On May 10, 2016, 42 important women signed an open letter. They sent it to the new Mayor of London, Sadiq Khan. They asked for a suffragette statue in Parliament Square by February 2018. Khan quickly agreed to a new statue. He said they would find a good place for it.
An online petition for the statue received 74,000 signatures. This petition was given to Parliament on June 7. Criado Perez said she believed Millicent Fawcett should be the subject of the statue. She felt it was "shocking" that Fawcett did not already have her own statue. She also said Parliament Square was the perfect place for it.
On April 2, 2017, it was announced that a statue of Fawcett would be built in Parliament Square. Prime Minister Theresa May said that Fawcett's example still inspires people today. She said it was right to honor Fawcett in Parliament Square. The Suffrage Statue Commission chose Gillian Wearing to create the statue. The government's Centenary Fund paid for it.
Other Statue Campaigns
There was another campaign to put a statue of Emmeline Pankhurst in Parliament Square. This campaign started in 2014. Former Prime Minister David Cameron and other important people supported it. There was already a statue of Pankhurst in Victoria Tower Gardens since 1958. This park is next to the Palace of Westminster.
The Pankhurst campaign first wanted to move this existing statue to Parliament Square. But they found it was too small. So, they asked sculptor Angela Conner to make a new, larger statue of Pankhurst. There were talks about having two statues in the Square: one of Fawcett and one of Pankhurst.
However, the Fawcett campaign decided against having two statues. Caroline Criado Perez wanted a single statue for a new woman to be "front and centre." She worried that two statues might not be as noticeable.
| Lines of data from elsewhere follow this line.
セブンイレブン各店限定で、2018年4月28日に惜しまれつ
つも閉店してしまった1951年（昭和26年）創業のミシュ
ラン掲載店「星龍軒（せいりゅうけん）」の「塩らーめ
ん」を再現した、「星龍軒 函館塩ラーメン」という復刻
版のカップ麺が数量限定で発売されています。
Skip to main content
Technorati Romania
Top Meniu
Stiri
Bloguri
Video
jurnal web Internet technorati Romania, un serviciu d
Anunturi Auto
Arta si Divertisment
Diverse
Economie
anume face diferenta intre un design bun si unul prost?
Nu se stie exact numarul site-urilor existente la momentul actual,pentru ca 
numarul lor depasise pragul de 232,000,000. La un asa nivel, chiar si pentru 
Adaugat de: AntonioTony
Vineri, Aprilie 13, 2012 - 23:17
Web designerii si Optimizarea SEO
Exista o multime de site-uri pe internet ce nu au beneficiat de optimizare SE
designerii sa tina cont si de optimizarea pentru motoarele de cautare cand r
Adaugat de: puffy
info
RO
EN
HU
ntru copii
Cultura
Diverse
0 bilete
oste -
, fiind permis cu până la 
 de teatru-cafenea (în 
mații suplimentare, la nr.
Westminster City Council decided to go with the Fawcett statue. They said a Pankhurst statue might be considered later.
The Pankhurst statue made for Parliament Square was then placed in Brompton Cemetery. This is where Emmeline Pankhurst is buried. There was also a campaign for a statue of former Prime Minister Margaret Thatcher in Parliament Square. But the Council said no. This was because of a rule that 10 years must pass after a person's death. Also, Thatcher's family did not like the design.
Statue Unveiled
The statue was officially revealed on April 24, 2018. The ceremony lasted an hour. The Prime Minister, the Mayor of London, schoolchildren, and choirs were all there. Three generations of women and girls unveiled the statue. These included Jennifer Loehnis (a descendant of Fawcett), Caroline Criado Perez, and two schoolgirls.
At the event, Prime Minister May praised Fawcett's work. She said Fawcett not only helped women get the right to vote. She also made it possible for women like herself to become Members of Parliament.
Caroline Criado Perez said the statue's unveiling was "a hell of a start." She meant it was a great beginning for more women to be represented in Britain. Mayor Khan and other political leaders agreed. Some even suggested moving the male statues in Parliament Square temporarily. This would allow only female statues to be in this important spot for a time.